Behind them, the interior window looked like thin ice cracking over a frozen pond. CRASH! A zombie’s fist smashed through the glass. Its flesh peeled back, revealing white meat and bone.
“Come on!” Zack called. “Hurry!” He bashed the remaining glass shards off the outside window frame, and Twinkles leaped off the ledge, landing safely in a bush.
Zoe jumped out next and helped her mother maneuver her chomped leg gingerly over the windowsill.
Then Zack, Rice, and Ozzie lifted Mr. Clarke up and heaved him helmet-first through the window, away from the hollow yowls of the zombified parents and faculty. The boys hopped out last.
Safe outside, Mrs. Clarke hunched over, gasping.
“Put this on, Mom.” Zack held out his football helmet. “I know it’s annoying, but it’s so you won’t bite us.”
“I’m not going to bite you, honey….” Mrs. Clarke looked up. Her face began to mutate with swollen rot. “I’m gonna eat your brains!”

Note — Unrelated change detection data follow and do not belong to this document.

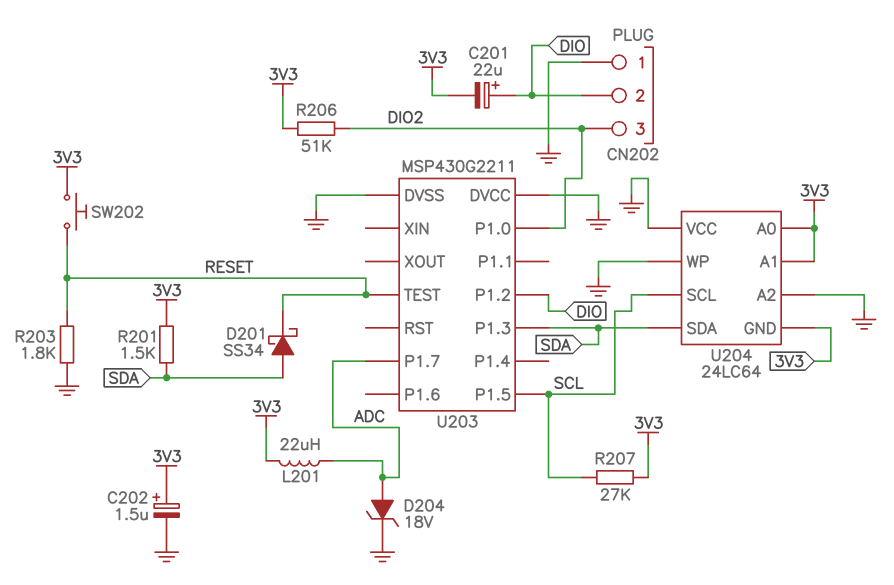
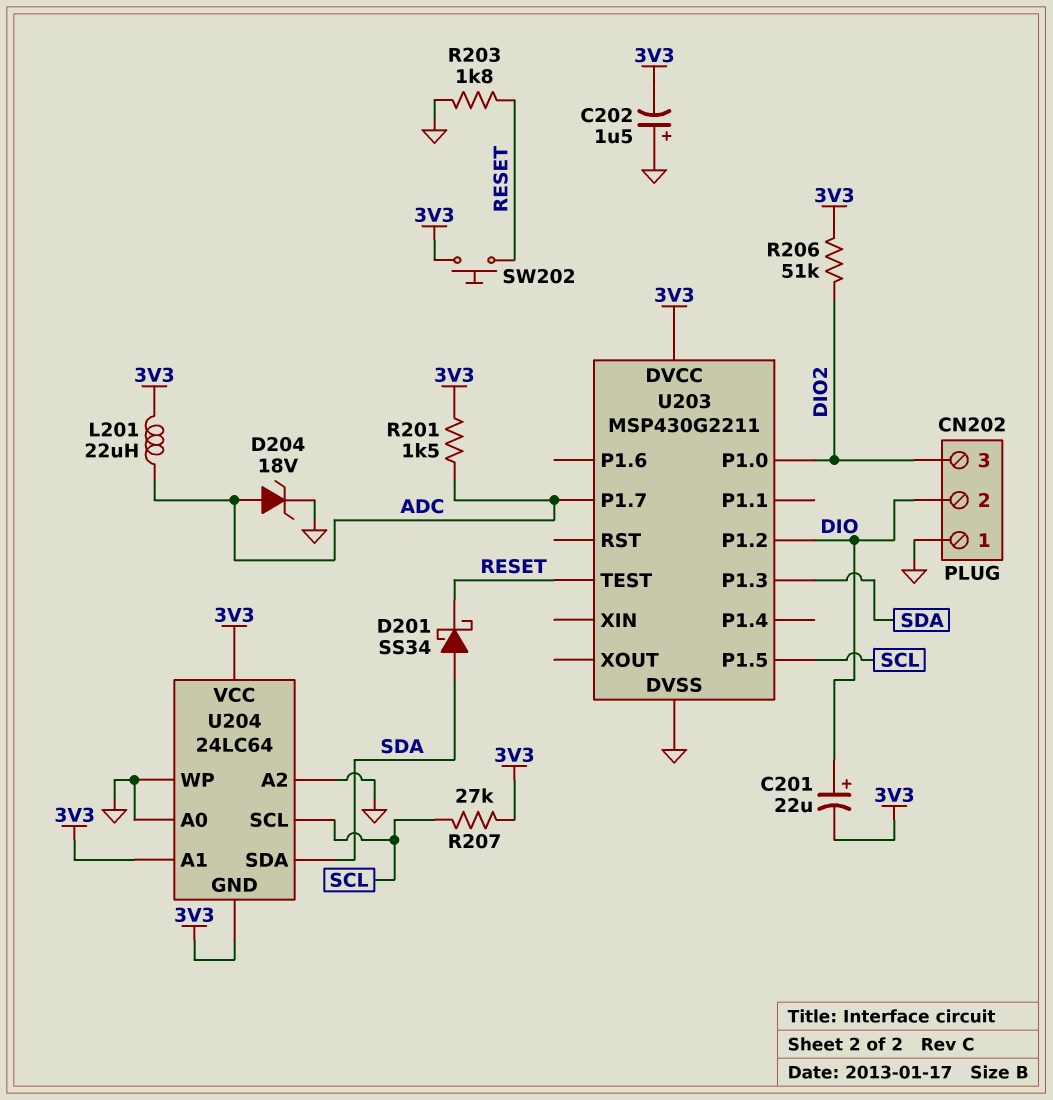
C202: 1.5uF (plus 3V3, minus GND) -> 1.5uF (plus GND, minus 3V3)
R201: 1.5k (3V3, SDA) -> 1.5k (3V3, ADC)
U203 pin DVCC: GND -> 3V3
U204 pin A0: 3V3 -> GND
U204 pin VCC: GND -> 3V3

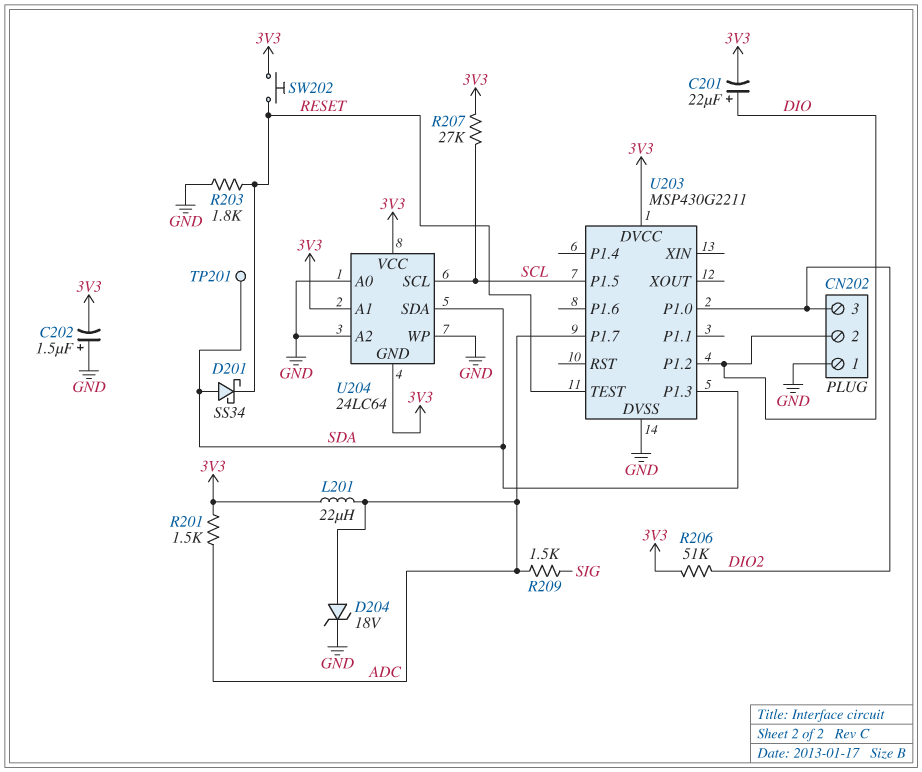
R209: none -> 1.5k (ADC, SIG)
TP201: none -> test point (SDA)

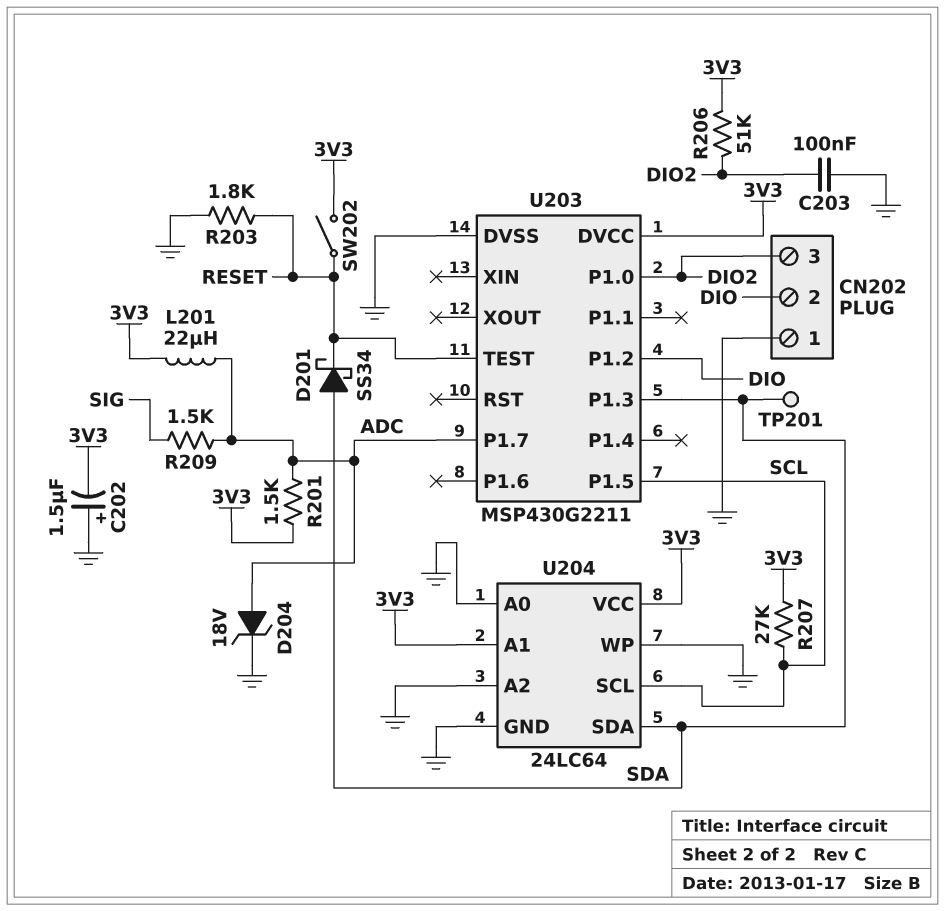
C201: 22uF (plus DIO, minus 3V3) -> none
C203: none -> 100nF (DIO2, GND)
SW202: button (3V3, RESET) -> switch (3V3, RESET)
U204 pin GND: 3V3 -> GND

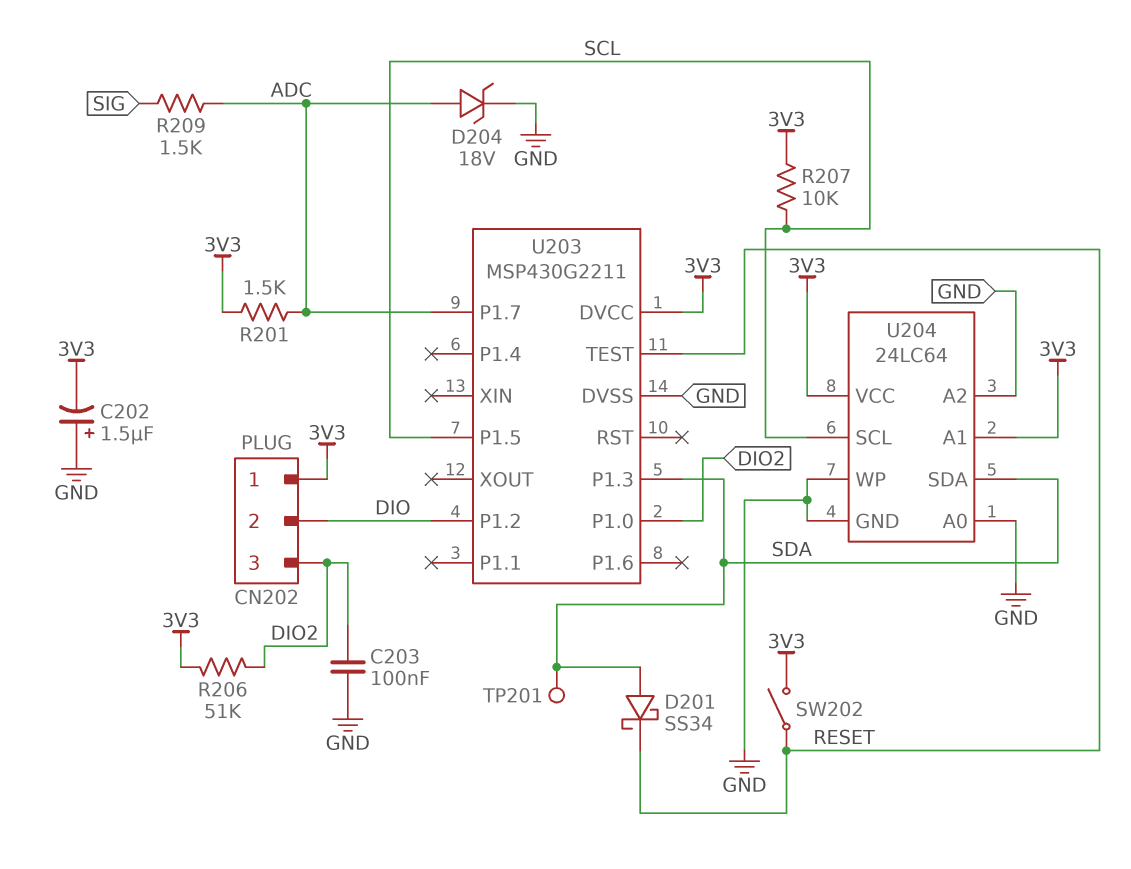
CN202 pin 1: GND -> 3V3
L201: 22uH (3V3, ADC) -> none
R203: 1.8k (GND, RESET) -> none
R207: 27k (3V3, SCL) -> 10k (3V3, SCL)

Mrs. Clarke’s neck twisted grotesquely, rotating completely around. Zack jumped back and circled his reanimated mother as she let out a wretched groan. He capped the helmet over her backward head.
Zoe helped Zack lug their moaning zombie mom into the parking lot. Rice and Ozzie followed, dragging Mr. Clarke along the sun-baked cement. As they dragged him over a speed bump, his keys clatter-jangled on the pavement, and Rice bent down to retrieve them.
“Dad works at the bank…,” Zack mused. Rice handed him the keys.
“You wanna rob it?” Zoe asked in perfect seriousness. “Let’s rizz-ole.”
“No,” Zack said, eyeing their zombified parents. “I wanna make a deposit.”
“That’s nice,” Zoe said, snatching the keychain from her brother. “But I’m driving.”